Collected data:
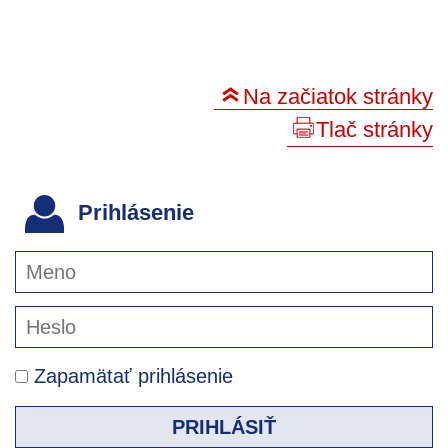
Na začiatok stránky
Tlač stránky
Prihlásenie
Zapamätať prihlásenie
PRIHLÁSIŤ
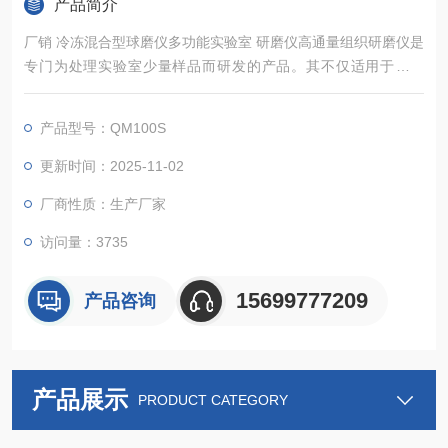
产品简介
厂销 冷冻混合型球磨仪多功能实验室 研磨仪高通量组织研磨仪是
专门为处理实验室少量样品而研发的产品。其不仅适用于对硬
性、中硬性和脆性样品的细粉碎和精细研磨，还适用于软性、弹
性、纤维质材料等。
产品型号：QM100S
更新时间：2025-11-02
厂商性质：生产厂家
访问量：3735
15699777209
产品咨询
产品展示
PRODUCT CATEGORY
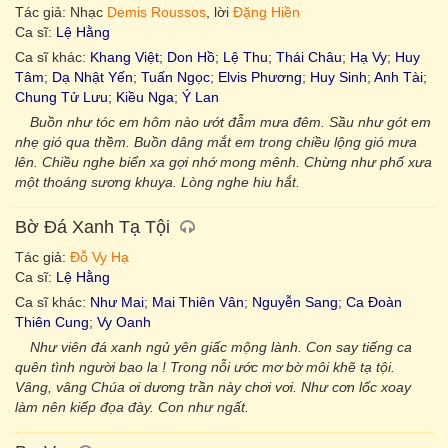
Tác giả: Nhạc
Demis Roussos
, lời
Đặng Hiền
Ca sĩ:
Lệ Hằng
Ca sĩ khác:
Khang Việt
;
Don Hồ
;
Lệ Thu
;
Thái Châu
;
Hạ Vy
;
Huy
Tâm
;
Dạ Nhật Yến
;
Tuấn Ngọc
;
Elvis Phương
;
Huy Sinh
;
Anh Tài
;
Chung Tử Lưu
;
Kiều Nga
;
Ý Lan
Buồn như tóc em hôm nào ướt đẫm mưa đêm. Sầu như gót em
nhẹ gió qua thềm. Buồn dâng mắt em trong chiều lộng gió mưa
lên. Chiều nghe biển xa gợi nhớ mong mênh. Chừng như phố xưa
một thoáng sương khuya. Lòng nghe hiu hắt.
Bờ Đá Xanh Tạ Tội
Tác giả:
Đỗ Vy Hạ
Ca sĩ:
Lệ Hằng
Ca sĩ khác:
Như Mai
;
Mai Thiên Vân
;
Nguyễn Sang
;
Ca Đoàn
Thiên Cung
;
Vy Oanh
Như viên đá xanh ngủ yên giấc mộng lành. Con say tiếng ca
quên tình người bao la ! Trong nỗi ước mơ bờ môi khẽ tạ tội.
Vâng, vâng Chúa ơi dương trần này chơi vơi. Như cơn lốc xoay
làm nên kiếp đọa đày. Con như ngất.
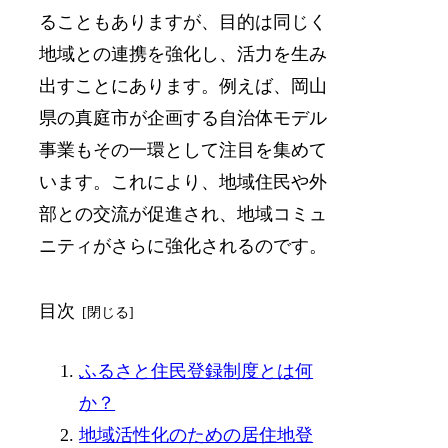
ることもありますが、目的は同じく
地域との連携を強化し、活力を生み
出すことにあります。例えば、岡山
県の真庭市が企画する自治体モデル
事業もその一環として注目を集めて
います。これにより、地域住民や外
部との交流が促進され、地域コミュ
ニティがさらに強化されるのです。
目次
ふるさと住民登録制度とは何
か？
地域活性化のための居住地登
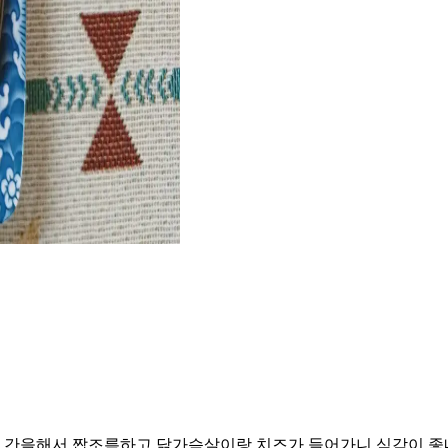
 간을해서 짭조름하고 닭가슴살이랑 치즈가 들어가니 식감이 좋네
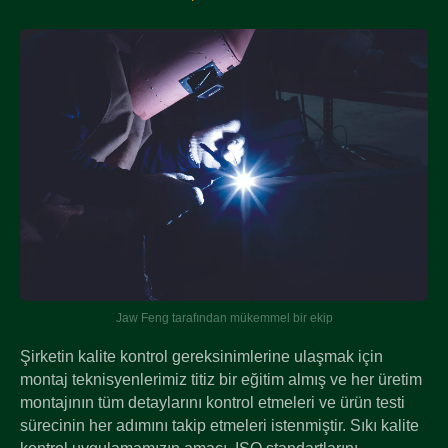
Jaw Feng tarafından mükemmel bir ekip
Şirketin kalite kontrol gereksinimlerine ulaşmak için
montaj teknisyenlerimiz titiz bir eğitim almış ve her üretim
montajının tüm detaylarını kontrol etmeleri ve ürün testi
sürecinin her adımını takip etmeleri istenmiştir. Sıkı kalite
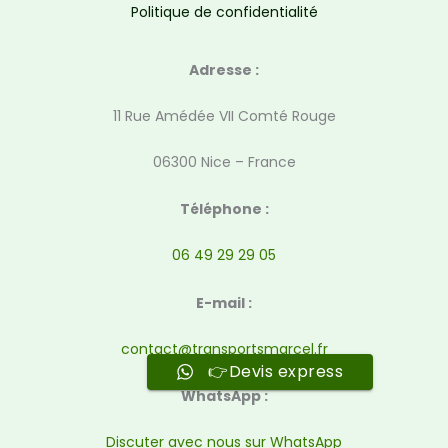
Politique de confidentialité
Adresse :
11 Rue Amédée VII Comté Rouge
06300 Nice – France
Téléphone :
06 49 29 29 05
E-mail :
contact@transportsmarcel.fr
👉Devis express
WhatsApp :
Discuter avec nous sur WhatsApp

● **PROBLEM**
Skip the pictures and print exactly the lines from the one containing "ふるさと住民登録制度とは何" through the end of the records above.

● **RESPONSE**
ふるさと住民登録制度とは何
か？
地域活性化のための居住地登
 간을해서 짭조름하고 닭가슴살이랑 치즈가 들어가니 식감이 좋네
Jaw Feng tarafından mükemmel bir ekip
Şirketin kalite kontrol gereksinimlerine ulaşmak için
montaj teknisyenlerimiz titiz bir eğitim almış ve her üretim
montajının tüm detaylarını kontrol etmeleri ve ürün testi
sürecinin her adımını takip etmeleri istenmiştir. Sıkı kalite
Politique de confidentialité
Adresse :
11 Rue Amédée VII Comté Rouge
06300 Nice – France
Téléphone :
06 49 29 29 05
E-mail :
contact@transportsmarcel.fr
👉Devis express
WhatsApp :
Discuter avec nous sur WhatsApp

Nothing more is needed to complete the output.